Stated goal 1 =
Can you reproduce the taxonomy rows below line for line, leaving out the pictures?

Text extract =
+++++
Until the industrial revolution, humans were preoccupied mostly with survival as they fought for space, food, against illness and died young. The motivation in life was pretty clear — do what it takes to keep me alive/fed/clothed another day, week, and month.
The rise of productionised work swapped the fear of dying with the fear of losing one’s job. This job provided a stable income and free time to do other stuff than just survive. This version 2 of motivation which is still mostly in place today involves the carrot and stick approach seen in most workplaces; folks carry out predetermined tasks in a correct manner in exchange for convertible currency. Failure to complete the tasks involves punishment or even removal from the workforce.
Motivation version 1 and 2 are both driven by external factors, from the harsh living environment centuries years ago to the modern-day employers who berate and reward their teams in the drive for profitability. Obviously, there has always been some form of internal motivation, that of doing something because it is worthwhile and satisfying – but those kinds of activities often don’t need any other form of motivation than raw survival in a hostile environment.
+++++
Data provided =

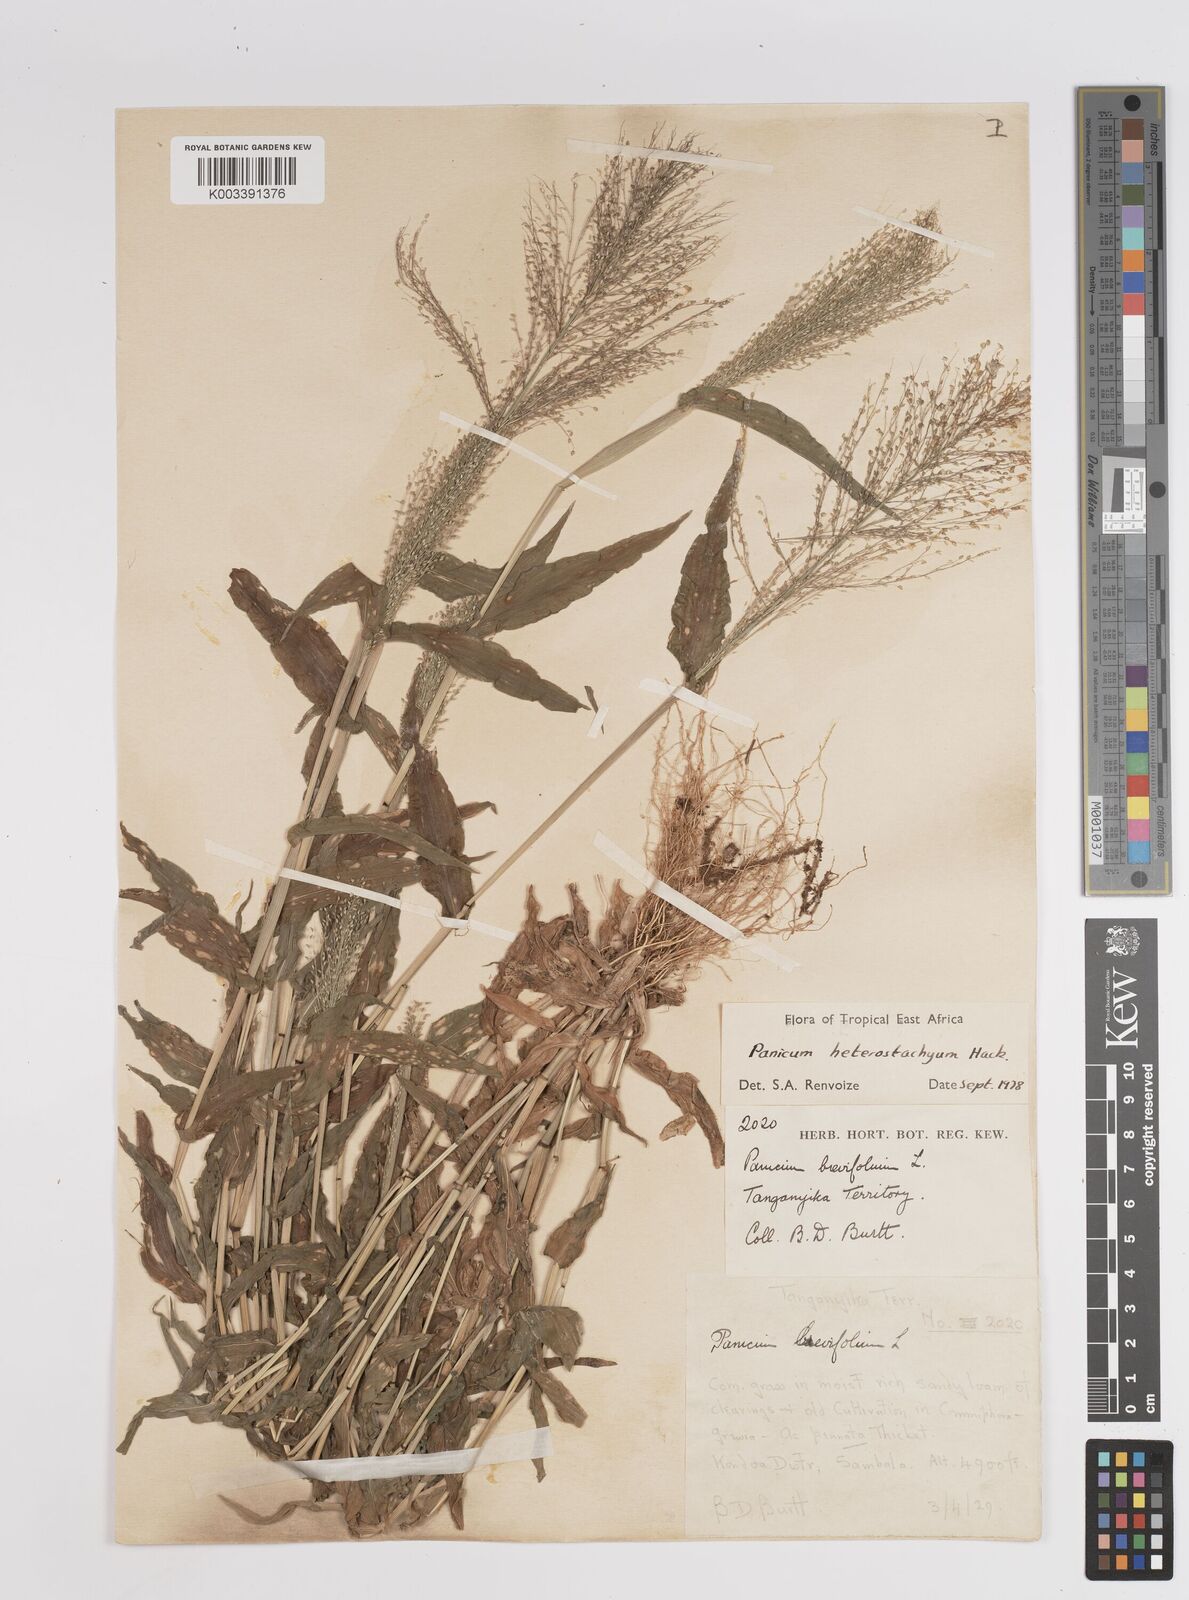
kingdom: Plantae
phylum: Tracheophyta
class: Liliopsida
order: Poales
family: Poaceae
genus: Panicum
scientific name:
+++++
Stated goal 2 =
In the passage on the history of motivation, why are motivation versions 1 and 2 both described as externally driven?

Expected output 1 =
kingdom: Plantae
phylum: Tracheophyta
class: Liliopsida
order: Poales
family: Poaceae
genus: Panicum
scientific name:

Expected output 2 =
Both are driven by outside forces. Version 1 came from the harsh living environment of centuries ago, and version 2 comes from modern-day employers who berate and reward their teams in the drive for profitability.